EU takes action over UK's blow to Brexit bill

The European Union launched a legal case against the United Kingdom on Thursday for undercutting their earlier divorce deal and a senior UK minister said differences remained in talks on a post-Brexit trade agreement, reports Reuters.

Controversy over the Internal Market Bill has thrown the tortuous Brexit process into a new crisis while disagreements over corporate subsidies, fisheries and ways to solve disputes overshadow paralell trade negotiations.

“We had invited our British friends to remove the problematic parts of their draft Internal Market Bill by the end of September,” the head of the EU’s executive Commission, Ursula von der Leyen said. “The deadline lapsed yesterday.”

With London not budging, she said the Commission started a so-called infringement, an EU legal procedure against countries that violate the bloc’s laws.
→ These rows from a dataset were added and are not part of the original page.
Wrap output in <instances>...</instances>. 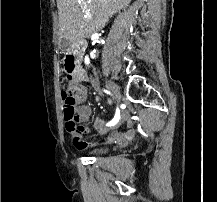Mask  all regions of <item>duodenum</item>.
Masks as SVG:
<instances>
[{"label": "duodenum", "mask_w": 217, "mask_h": 202, "mask_svg": "<svg viewBox=\"0 0 217 202\" xmlns=\"http://www.w3.org/2000/svg\"><path fill=\"white\" fill-rule=\"evenodd\" d=\"M83 50V44L78 43L71 51L66 54L64 59V65L67 72L74 75L75 78L79 81L86 80V77L80 65Z\"/></svg>", "instance_id": "410a0bca"}]
</instances>
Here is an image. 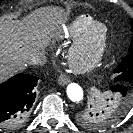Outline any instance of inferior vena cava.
Listing matches in <instances>:
<instances>
[{
    "label": "inferior vena cava",
    "mask_w": 133,
    "mask_h": 133,
    "mask_svg": "<svg viewBox=\"0 0 133 133\" xmlns=\"http://www.w3.org/2000/svg\"><path fill=\"white\" fill-rule=\"evenodd\" d=\"M46 62L47 57L41 50L33 52L28 58V63L30 65H44Z\"/></svg>",
    "instance_id": "obj_1"
}]
</instances>
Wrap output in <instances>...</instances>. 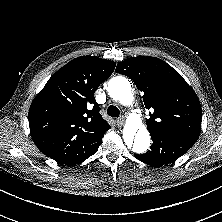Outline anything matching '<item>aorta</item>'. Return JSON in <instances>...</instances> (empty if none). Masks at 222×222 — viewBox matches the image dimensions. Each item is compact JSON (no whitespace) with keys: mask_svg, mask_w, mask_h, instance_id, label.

“At the same time, the Commission will continue to work hard towards a full and timely implementation of the Withdrawal Agreement. We stand by our commitments,” von der Leyen said.

London now has one month to reply to the Commission’s formal letter of complaint and even more time to change tack before the Brussels-based executive can sue at the bloc’s top court. The case could lead to hefty fines, but that takes years.

But sterling slipped 0.6% against the euro and the dollar after the case was announced. “A no-deal is looking more likely,” said Neil Jones, head of FX sales at Mizuho, who predicted further falls.

Britain’s lower house of parliament approved the Internal Market Bill on Tuesday and it is now with the House of Lords.

The United Kingdom says ensuring that its nations can trade freely with each other after Brexit would require breaking the divorce deal provisions on the sensitive Irish border.

A UK government spokesman said in reacting to the news from Brussels that Britain has “clearly set out reasons” to change its Brexit treaty provisions.

The EU is adamant, however, that it would not implement any new UK deal as long as London undermines the divorce treaty.

With talks on the new trade agreement nearing crunchtime, the EU’s 27 national leaders gathering in Brussels on Thursday and Friday would also get an update on the latest.

“DIFFERENCES REMAIN” ON TADE 

Senior UK minister Michael Gove said “differences still remain” between Britain and EU in trade discussions, but that London would work hard for a deal.

EU officials and diplomatic sources told Reuters negotiators had failed to close the gap on the key issue of state aid.

The EU wants London to agree to broad state aid rules compatible with its own. The bloc wants an independent British regulator to decide on state aid there, as well as a new EU-UK dispute settling mechanism that would create a new Joint Committee and an Arbitration Panel to adjudicate.

Should one side fail to honour decisions made through that process, the Arbitration Panel could impose fines and the other side could retaliate by hitting bilateral trade elsewhere.

An EU official involved in the talks told Reuters: “It remains to be seen if the UK can sign up to that ... We haven’t got there yet. Not sure we’ll ever get there.”

Britain wants control of its subsidy regime and says state aid clauses are not usually put in free trade agreements.

With time available until the end-year deadline running out, pressure is growing to put a deal in place to avoid putting an estimated trillion euros of annual trade at risk.

This week’s ninth negotiating round - due to finish early on Friday - is the last scheduled so far and EU leaders will again assess progress on Oct.15-16.

They could switch to contingency planning for the most damaging economic split without new arrangements or approve a final, make-or-break negotiation known as the “tunnel”.

The EU says a deal must be at hand by early November to give the European Parliament and some national parliaments enough time to ratify it before Britain’s post-Brexit transition expires at the end of the year.